Available records:
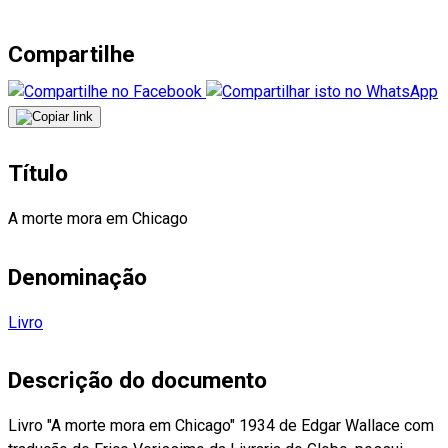
Compartilhe
Título
A morte mora em Chicago
Denominação
Livro
Descrição do documento
Livro "A morte mora em Chicago" 1934 de Edgar Wallace com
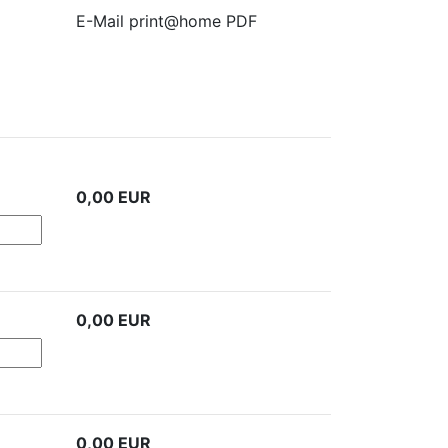
E-Mail print@home PDF
0,00
EUR
0,00
EUR
0,00
EUR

Task directions:
Output the full listing above exactly, excluding all pictures.

Response to this exercise:
Compartilhe
Título
A morte mora em Chicago
Denominação
Livro
Descrição do documento
Livro "A morte mora em Chicago" 1934 de Edgar Wallace com
E-Mail print@home PDF
0,00
EUR
0,00
EUR
0,00
EUR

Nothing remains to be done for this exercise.